When I had this idea we met with the Shimane Prefecture government and they were very enthusiastic about the game. We had their full support and then we started location scouting. When we were scouting, we asked local people and shop owners if they wanted to be in the game and they wanted to! You will find real businesses, real places, and most of all real people.

 

What was the process when you were scouting places for the game?

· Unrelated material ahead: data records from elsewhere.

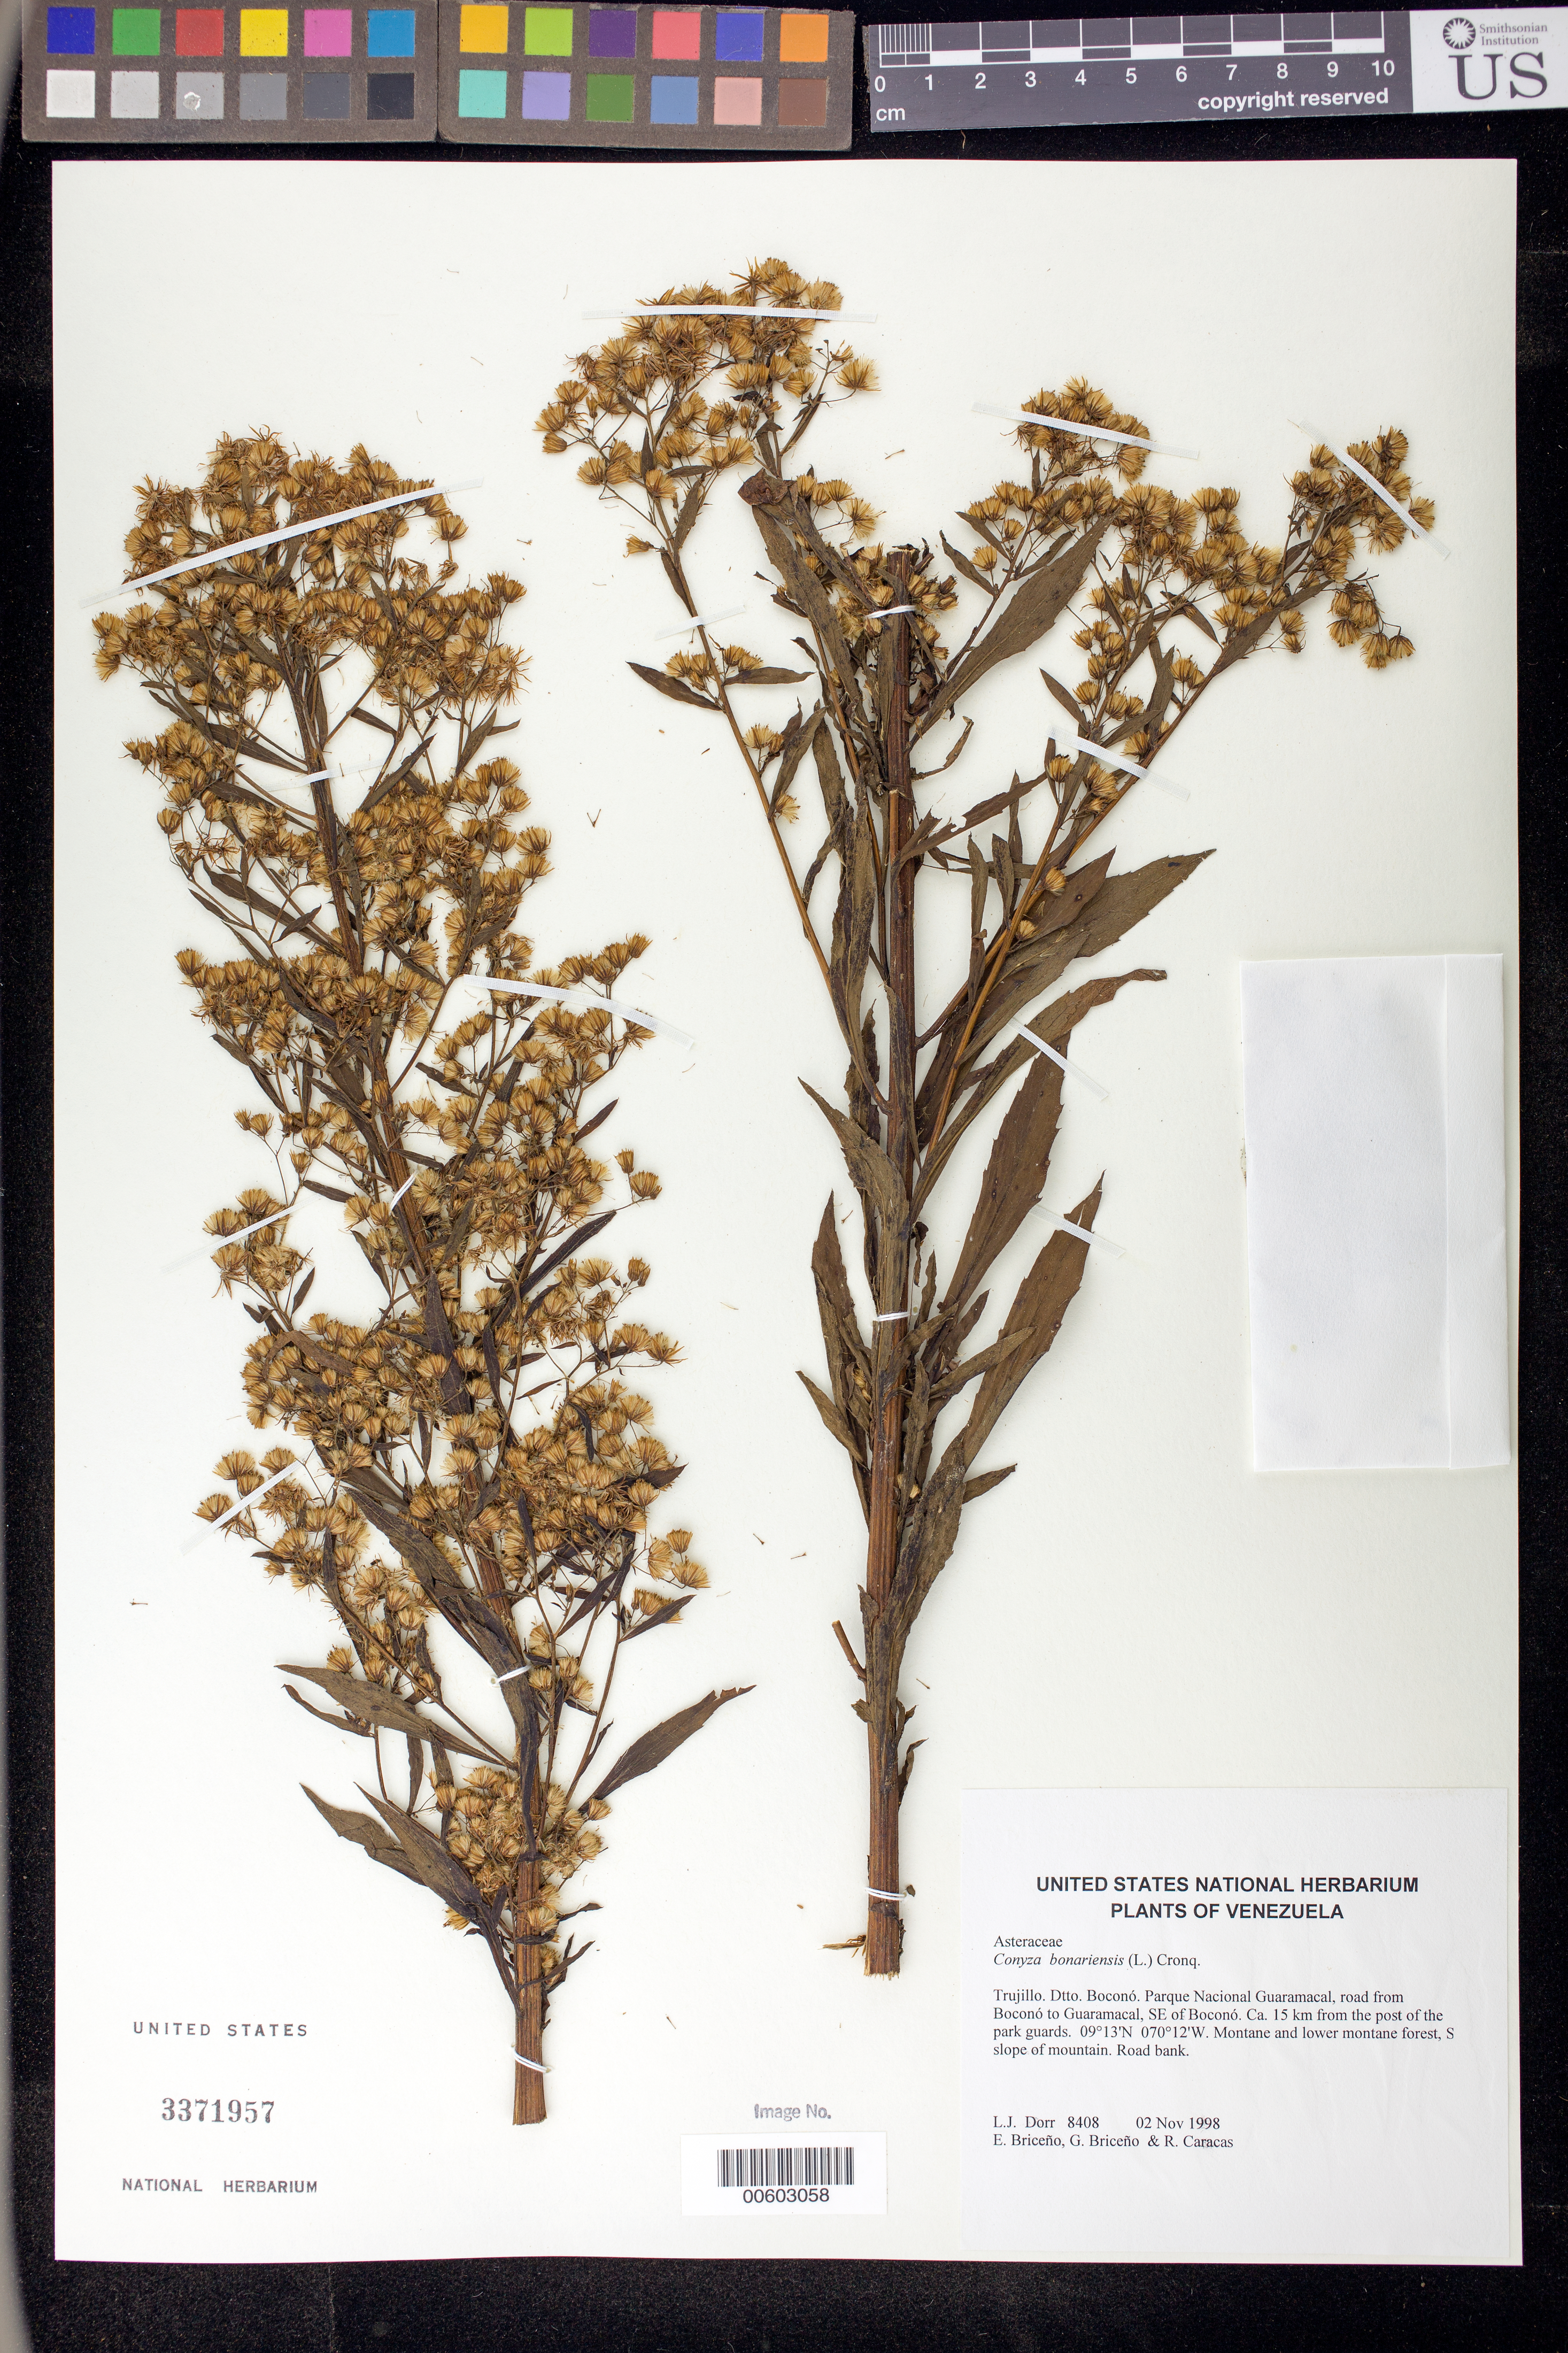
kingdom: Plantae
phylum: Tracheophyta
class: Magnoliopsida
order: Asterales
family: Asteraceae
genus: Conyza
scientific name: Conyza floribunda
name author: Kunth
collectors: L. J. Dorr, E. Briceño, G. Briceño & R. Caracas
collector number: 8408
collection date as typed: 02 Nov 1998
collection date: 1998-11-02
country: Venezuela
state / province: Trujillo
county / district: Boconó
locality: Parque Nacional Guaramacal, road from Boconó to Guaramacal, SE of Boconó, ca. 15 km from the post of the park guards.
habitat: Montane and lower montane forest, S slope of mountain. Road bank.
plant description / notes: MO, PORT, TEX, US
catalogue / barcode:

Our development team is based in Tokyo and then we traveled to Shimane Prefecture. When we were in Shimane we interviewed people about local places and listened to their stories. We asked them, where do you go? What is your favorite bar? Then we selected people to be in the game and when we were back in Tokyo we started putting everything in the game.

 

We put what they actually said in the game. If they said they went to this bar, we recreated that bar for the game. We even put in the local Matsue dialect and changed the story for the way that they would speak. We didn’t get money from the government or any one, this was all done for free. We asked for money, but they didn’t give it to us. [Laughs].

 

Root Letter is the first game in the Kadokawa Game Mystery brand. What kind of mystery game would you like to create next?

We have no plans at the moment, but there are a few points that are clear. The location is important. It might be suburban again, we would like to have a place with history in it. And this is the most important thing, we would like to have a place that wants to collaborate with us like Shimane Prefecture did. I think that would be the start.

 

Root Letter releases in North America and Europe for PlayStation 4 and PlayStation Vita.